The HIV epidemic is shaking up Zimbabwe, like many countries in sub-Saharan Africa, and the shock is being reflected in the collapse of the public health-care system.
According to the World Health Organization’s (WHO) 2006 World Health Report, the African continent bears 24% of the global burden of disease but has only 3% of the global health-care workforce and 1% of the world’s financial resources.
The report identifies 57 countries that cannot meet a widely accepted basic standard for health-care coverage by physicians, nurses and midwives; 36 of these ‘critical countries’ are in sub-Saharan Africa.
The WHO estimates that it will take an additional 2.4 million physicians, nurses and midwives to meet current needs, along with an additional 1.9 million pharmacists, health aides, technicians and other auxiliary personnel.
In simple terms, the public health-care system can no longer accommodate the millions of ill people who require medical attention, care and support. Ironically, the money that is flowing into Zimbabwe to combat HIV has done little to resolve the problems of the poor and weakened public health systems – problems made worse by the ‘brain drain’ of qualified medical personnel.

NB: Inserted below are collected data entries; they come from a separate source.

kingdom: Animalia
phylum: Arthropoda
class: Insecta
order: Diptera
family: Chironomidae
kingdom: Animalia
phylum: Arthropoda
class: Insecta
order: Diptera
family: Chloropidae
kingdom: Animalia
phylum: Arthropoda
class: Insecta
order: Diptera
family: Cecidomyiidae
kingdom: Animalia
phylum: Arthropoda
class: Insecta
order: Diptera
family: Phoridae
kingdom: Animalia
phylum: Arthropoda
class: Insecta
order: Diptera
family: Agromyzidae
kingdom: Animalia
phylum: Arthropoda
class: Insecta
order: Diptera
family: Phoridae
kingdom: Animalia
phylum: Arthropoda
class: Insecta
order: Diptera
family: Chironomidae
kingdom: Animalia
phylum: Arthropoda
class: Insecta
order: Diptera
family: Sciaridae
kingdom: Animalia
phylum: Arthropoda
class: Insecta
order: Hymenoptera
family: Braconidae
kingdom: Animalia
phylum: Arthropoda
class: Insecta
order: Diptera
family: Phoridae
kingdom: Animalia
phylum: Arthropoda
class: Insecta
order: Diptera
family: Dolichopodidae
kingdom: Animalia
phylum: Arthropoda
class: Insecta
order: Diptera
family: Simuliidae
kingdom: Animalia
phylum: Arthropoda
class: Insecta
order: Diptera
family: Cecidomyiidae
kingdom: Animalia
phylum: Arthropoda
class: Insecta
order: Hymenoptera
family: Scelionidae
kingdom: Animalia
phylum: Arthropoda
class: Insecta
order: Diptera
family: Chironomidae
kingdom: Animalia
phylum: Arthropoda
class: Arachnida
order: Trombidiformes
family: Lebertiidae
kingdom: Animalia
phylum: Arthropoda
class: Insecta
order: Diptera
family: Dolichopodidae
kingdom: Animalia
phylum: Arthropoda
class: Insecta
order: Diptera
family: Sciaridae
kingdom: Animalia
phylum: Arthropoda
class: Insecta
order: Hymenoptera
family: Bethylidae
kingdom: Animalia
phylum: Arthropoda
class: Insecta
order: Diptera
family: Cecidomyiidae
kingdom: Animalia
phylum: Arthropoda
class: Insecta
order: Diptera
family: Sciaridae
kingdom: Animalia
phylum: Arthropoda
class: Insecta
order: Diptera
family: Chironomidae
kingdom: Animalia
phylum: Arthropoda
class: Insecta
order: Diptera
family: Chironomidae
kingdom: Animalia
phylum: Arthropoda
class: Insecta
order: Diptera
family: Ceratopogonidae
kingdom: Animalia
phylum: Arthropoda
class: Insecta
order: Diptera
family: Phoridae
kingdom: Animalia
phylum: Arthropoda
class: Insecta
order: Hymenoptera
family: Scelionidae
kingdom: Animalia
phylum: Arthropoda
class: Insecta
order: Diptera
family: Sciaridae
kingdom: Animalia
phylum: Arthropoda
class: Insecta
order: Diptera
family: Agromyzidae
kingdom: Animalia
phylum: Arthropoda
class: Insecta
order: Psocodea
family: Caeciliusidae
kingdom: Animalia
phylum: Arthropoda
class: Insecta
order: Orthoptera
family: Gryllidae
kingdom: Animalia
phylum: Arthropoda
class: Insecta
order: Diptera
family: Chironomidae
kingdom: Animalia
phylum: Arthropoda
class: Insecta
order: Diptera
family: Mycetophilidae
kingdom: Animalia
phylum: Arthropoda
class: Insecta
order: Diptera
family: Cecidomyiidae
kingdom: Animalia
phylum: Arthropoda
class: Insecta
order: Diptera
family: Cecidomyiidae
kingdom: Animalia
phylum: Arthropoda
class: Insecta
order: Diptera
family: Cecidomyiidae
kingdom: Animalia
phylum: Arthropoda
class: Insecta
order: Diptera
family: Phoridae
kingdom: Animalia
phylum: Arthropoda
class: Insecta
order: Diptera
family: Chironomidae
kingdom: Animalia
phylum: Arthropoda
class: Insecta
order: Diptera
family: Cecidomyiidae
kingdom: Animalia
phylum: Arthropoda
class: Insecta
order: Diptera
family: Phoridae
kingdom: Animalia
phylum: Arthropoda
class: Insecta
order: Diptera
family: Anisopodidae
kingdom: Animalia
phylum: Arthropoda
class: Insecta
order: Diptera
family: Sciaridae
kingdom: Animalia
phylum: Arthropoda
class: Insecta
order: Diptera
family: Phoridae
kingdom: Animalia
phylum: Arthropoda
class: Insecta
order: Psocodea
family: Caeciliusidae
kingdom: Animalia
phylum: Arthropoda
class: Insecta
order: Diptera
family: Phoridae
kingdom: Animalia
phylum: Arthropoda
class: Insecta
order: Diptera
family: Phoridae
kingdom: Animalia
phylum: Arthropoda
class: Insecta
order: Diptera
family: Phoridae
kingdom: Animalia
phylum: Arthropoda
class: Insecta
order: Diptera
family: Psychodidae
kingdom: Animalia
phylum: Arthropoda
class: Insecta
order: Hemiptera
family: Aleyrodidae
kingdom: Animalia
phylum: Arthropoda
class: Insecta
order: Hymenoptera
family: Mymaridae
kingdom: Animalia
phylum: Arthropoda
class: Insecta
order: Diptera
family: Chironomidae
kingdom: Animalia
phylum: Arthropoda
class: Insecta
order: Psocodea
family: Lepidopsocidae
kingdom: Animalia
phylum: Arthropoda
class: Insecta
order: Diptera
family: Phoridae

Critically ill people, it seems, are being offloaded from the public health system onto the community. Increasingly, the burden of HIV care is being borne at the community level, particularly at the household level, where much of the care work and support costs for people living with HIV (PLHIV) are now being taken on.
Caring for sick relatives has been a traditional practice in Zimbabwe, but only at an informal level. Today, it is a bulwark that is indispensable in efforts to respond effectively to HIV and TB.
As the HIV epidemic mushroomed in 1990, it became apparent that there was a need to institutionalize the process of home-based care to cater for the huge numbers of people in need. Consequently, community-based organizations have emerged to fulfil the need for the care and support of PLHIV.
Throughout Zimbabwe, innovative programmes are emerging to compensate for the shortages in the health-care system. More often than not, women are in the vanguard of care and support work for sick people. Men have tended to remain in the back seat in performing care work. A key challenge for community-based organizations has been how to influence men’s involvement in the care of sick people in the community.
Caregivers need to be adequately trained and equipped to make a difference to their clients. Currently, caregivers have to make do with very few resources and this significantly undermines the work that they do.
When caregivers lack adequate supplies in their home-based care kits, it can increase their risk of HIV exposure and the respect that they garner within the community can be diminished.
In addition, many caregivers are very poor, and the time that they commit to care work could be devoted to raising incomes for their households. As the HIV epidemic unfolds in Zimbabwe, it is clear that there will be greater demands on the services that caregivers provide. This will mean that caregivers will need to be fully equipped with the appropriate knowledge to enable them to cope with these new demands.
More importantly, home-based care programmes will need to develop innovative ways to support the livelihood needs of volunteer caregivers so that they can fulfill their roles within the community without distraction.